**** Information shown ****
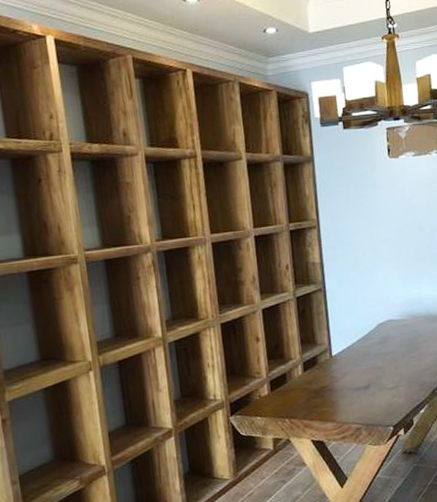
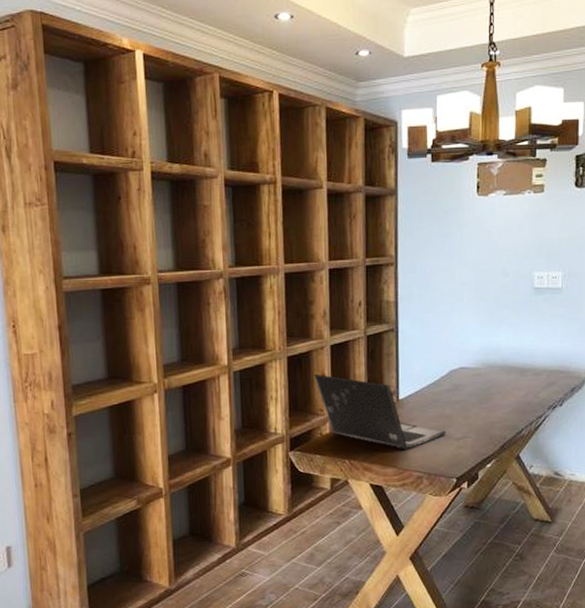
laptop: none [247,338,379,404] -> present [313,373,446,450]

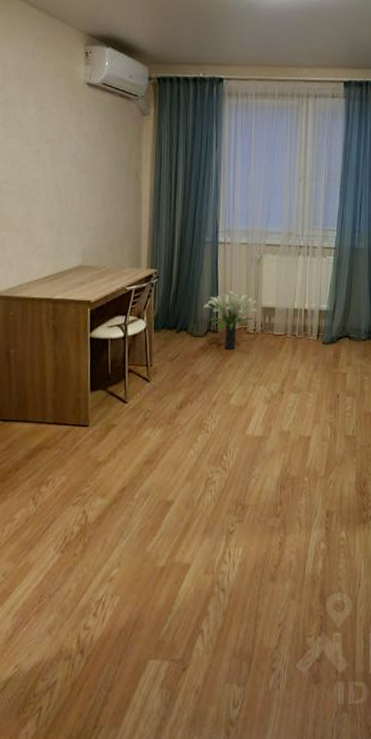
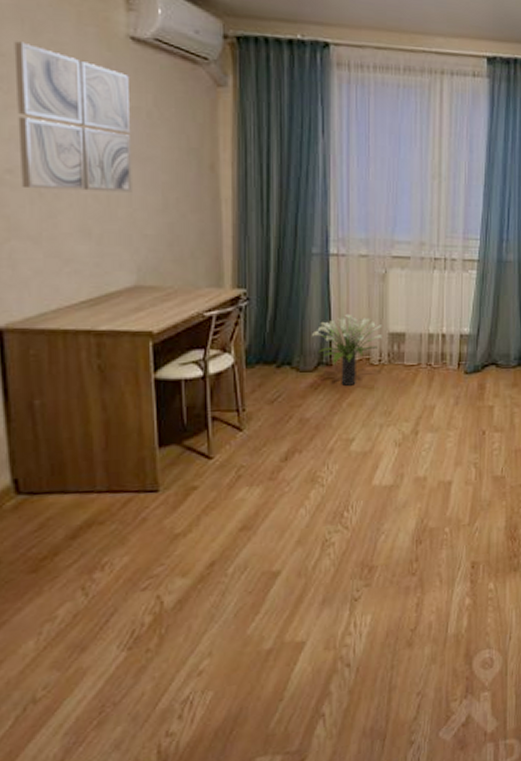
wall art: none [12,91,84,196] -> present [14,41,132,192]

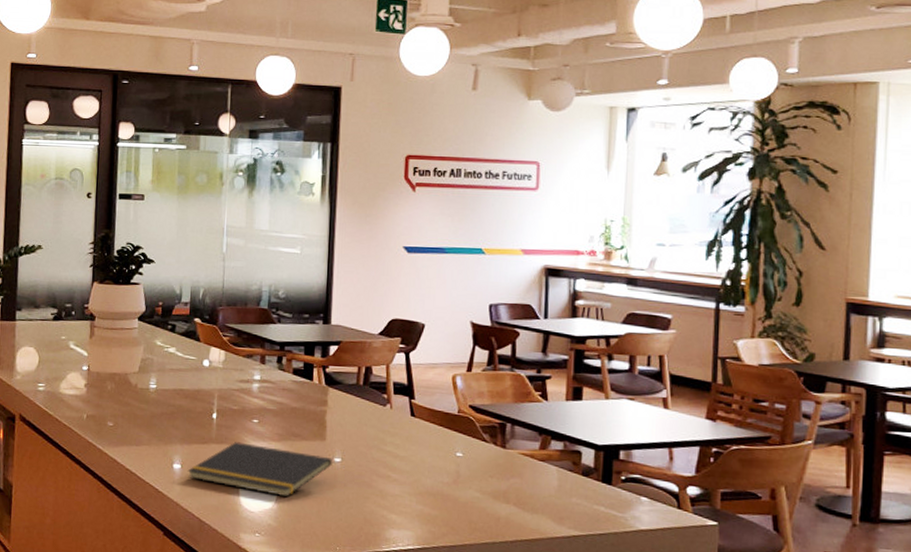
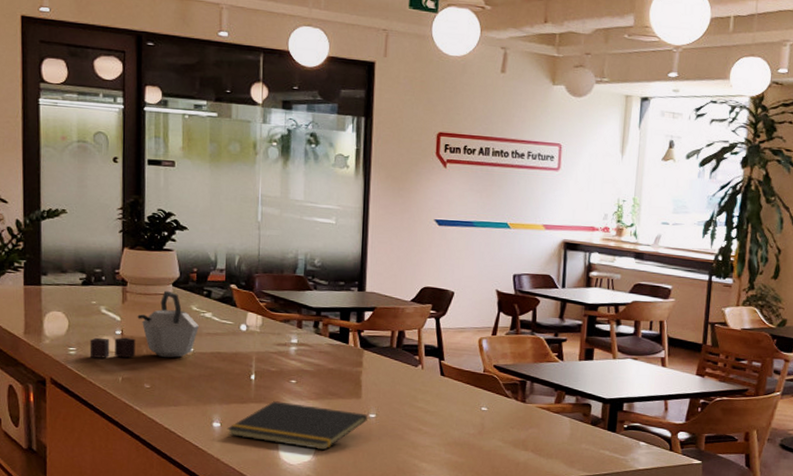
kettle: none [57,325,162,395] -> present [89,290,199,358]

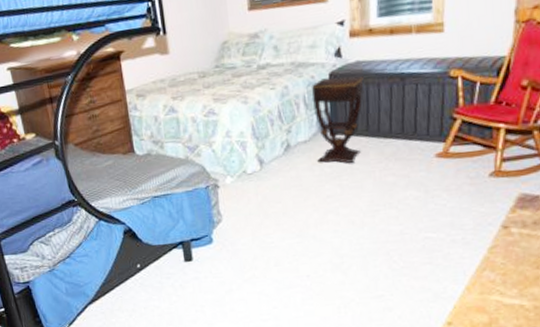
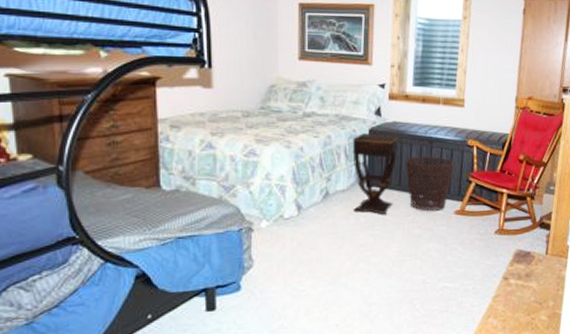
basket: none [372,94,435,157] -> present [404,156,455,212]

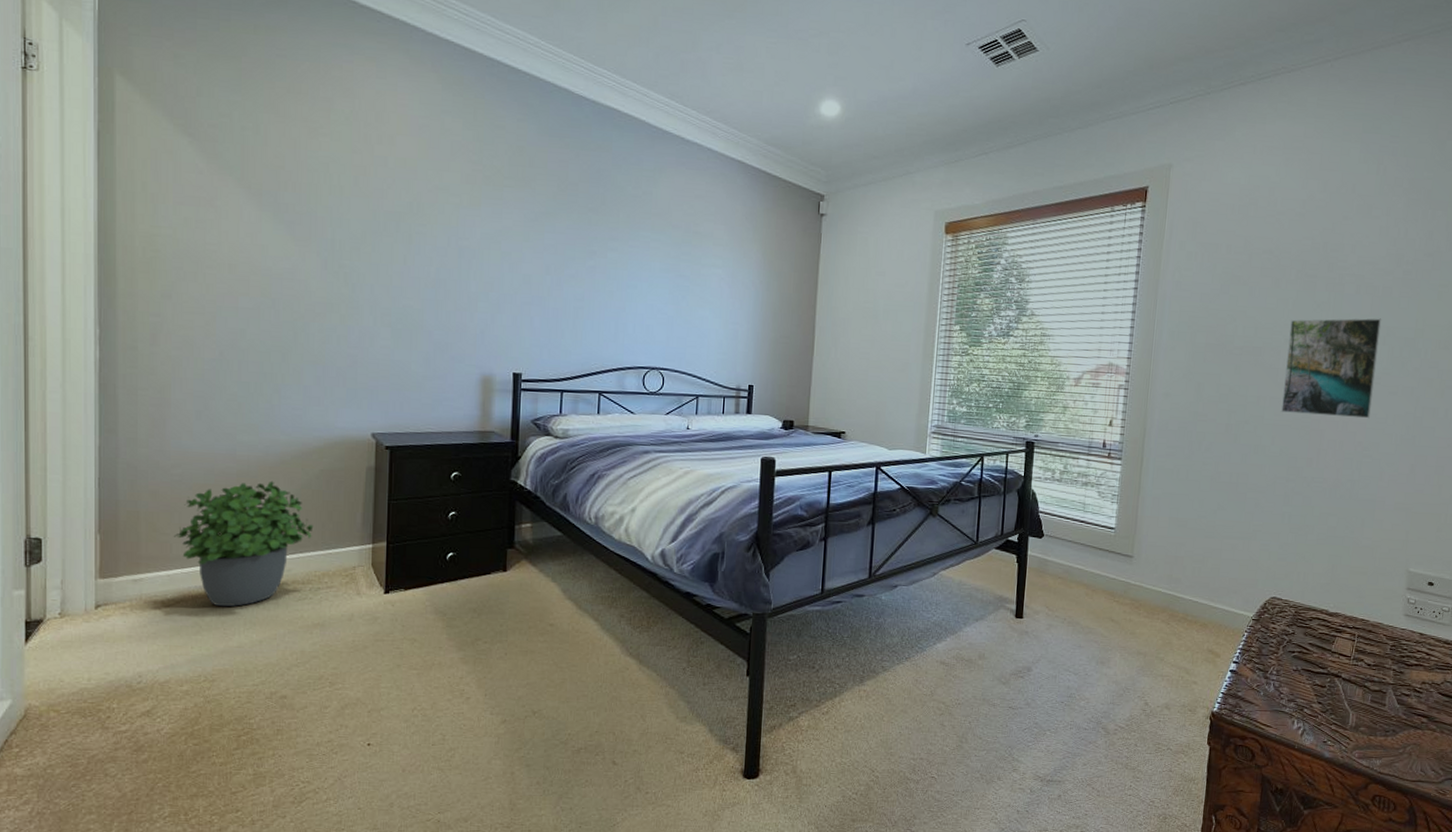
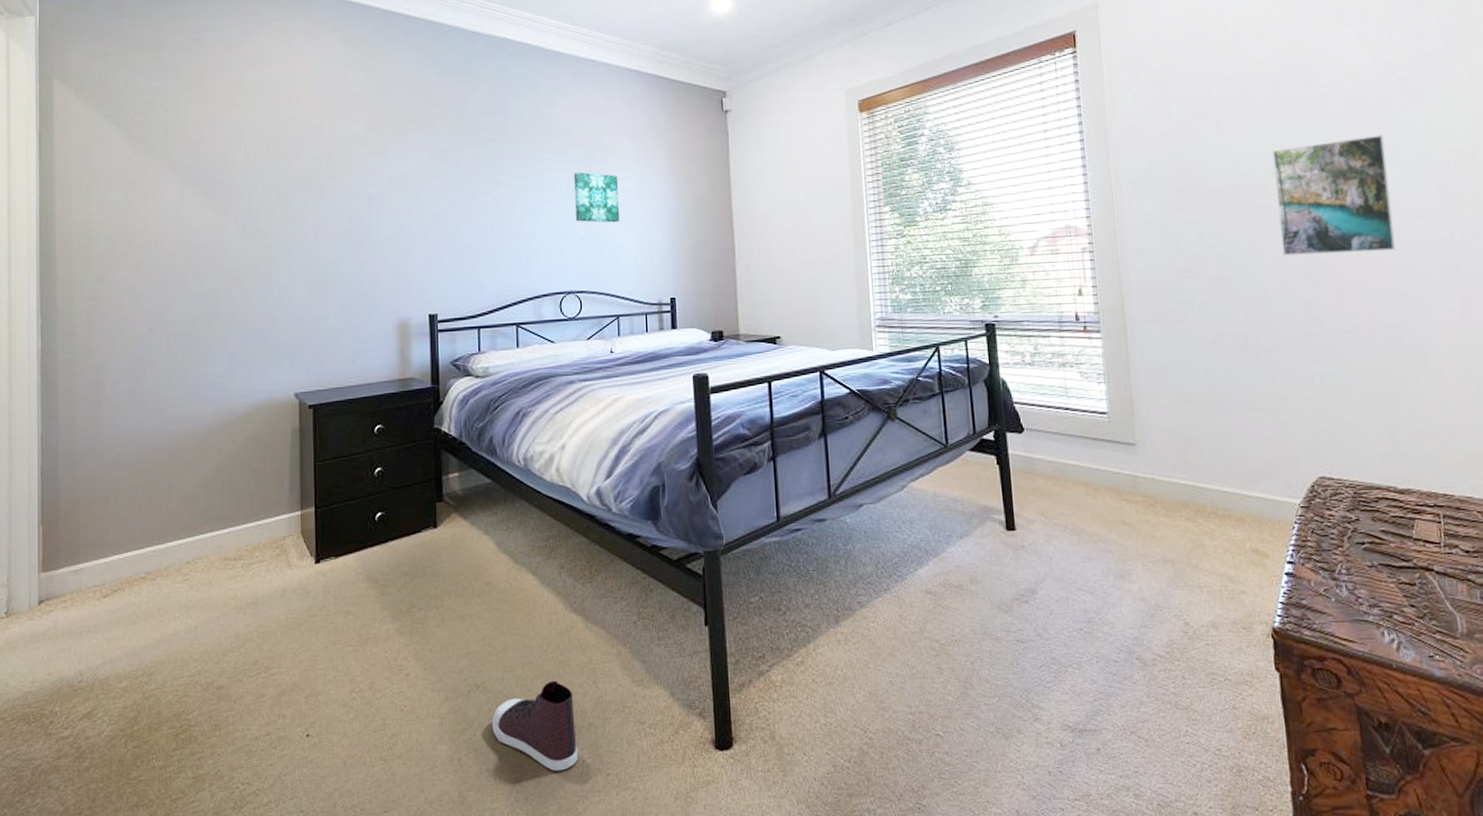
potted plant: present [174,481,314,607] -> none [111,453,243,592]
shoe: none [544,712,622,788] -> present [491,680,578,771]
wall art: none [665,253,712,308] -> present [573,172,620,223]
****
When a line in the data above contains the string "wall", copy that line.

Task answer >>
wall art: none [12,91,84,196] -> present [14,41,132,192]
wall art: none [665,253,712,308] -> present [573,172,620,223]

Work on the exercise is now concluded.